A three-dimensional printed electromembrane extraction device for capillary electrophoresis

Abstract

A concentric electromembrane extraction preconcentration device was designed and fabricated using fused deposition modelling 3D printing. The device consisted of a hemispherical electrode sample vial printed from a filament of conductive polylactic acid (PLA), into which sat a smaller hemispherical 3D printed porous membrane acceptor vial. Application of voltage between a point-electrode placed in the center of 20 μL solution inside the acceptor vial and the electrode vial containing 1 mL of sample, enabled anion migration through the 3D printed porous material into the acceptor solution.
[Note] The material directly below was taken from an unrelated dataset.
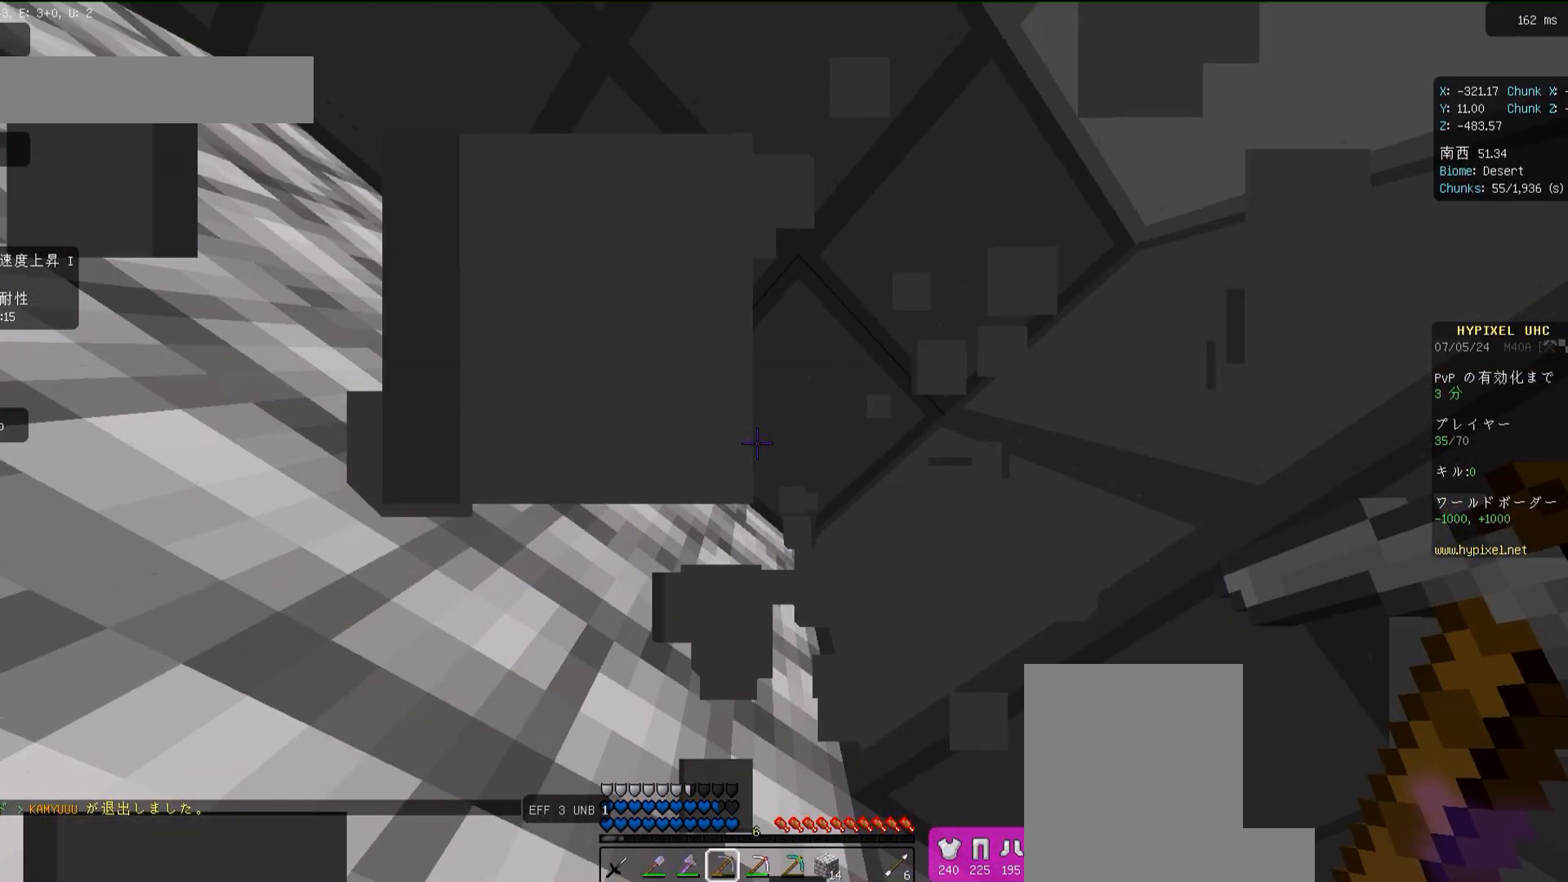
{"keys": [], "mouse": ["left"], "events": []}
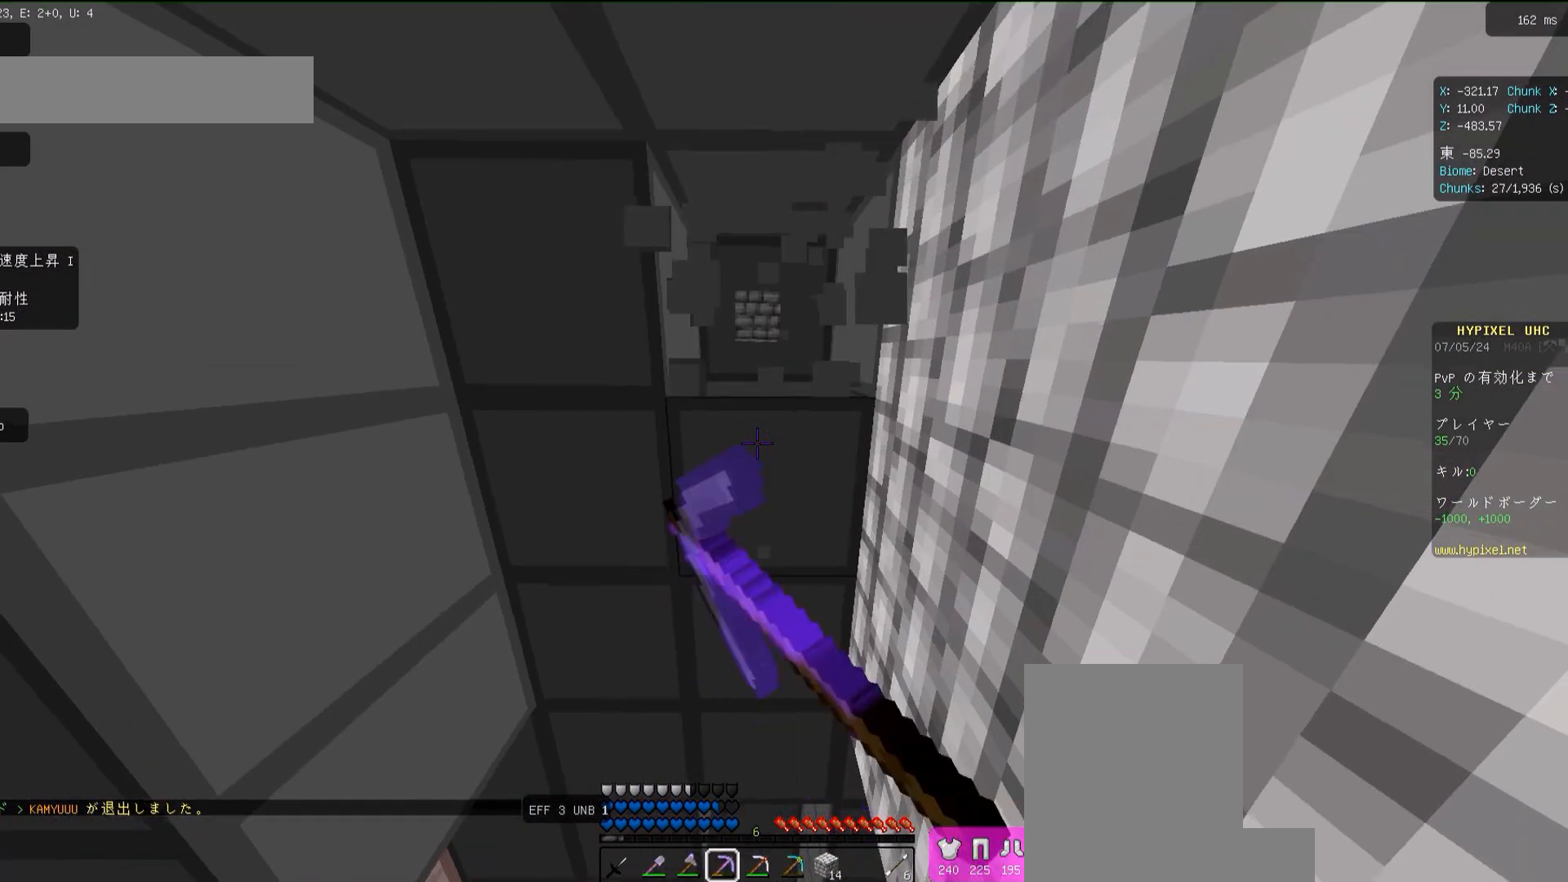
{"keys": ["w"], "mouse": ["left"], "events": [[450, "w", "down"]]}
Electromembrane extraction was proved using fluorescein for imaging of the extraction process, with preconcentration rates of 0.833 μM/sec at 120 V with close to 95% recovery. The performance of the fabricated porous 3D printed device was evaluated for the preconcentration of anions from water prior to capillary electrophoresis detection. Preconcentration factors ranging between 36–44 were obtained for chloride, nitrate, perchlorate and sulfate, while a lower performance was observed for weaker acids as fluoride and phosphate (3–4). The limit of detection (LOD) was determined to be 0.16 μM, 0.18 μM and 0.18 μM for NO3−, ClO4− and SO42- respectively. The extraction and quantitation of ions from a soil slurry without filtration, namely NO3− and SO42- content was determined to be 0.24 and 0.03 mmol/100 g of soil, respectively which are values in the range of those typically reported in soil samples.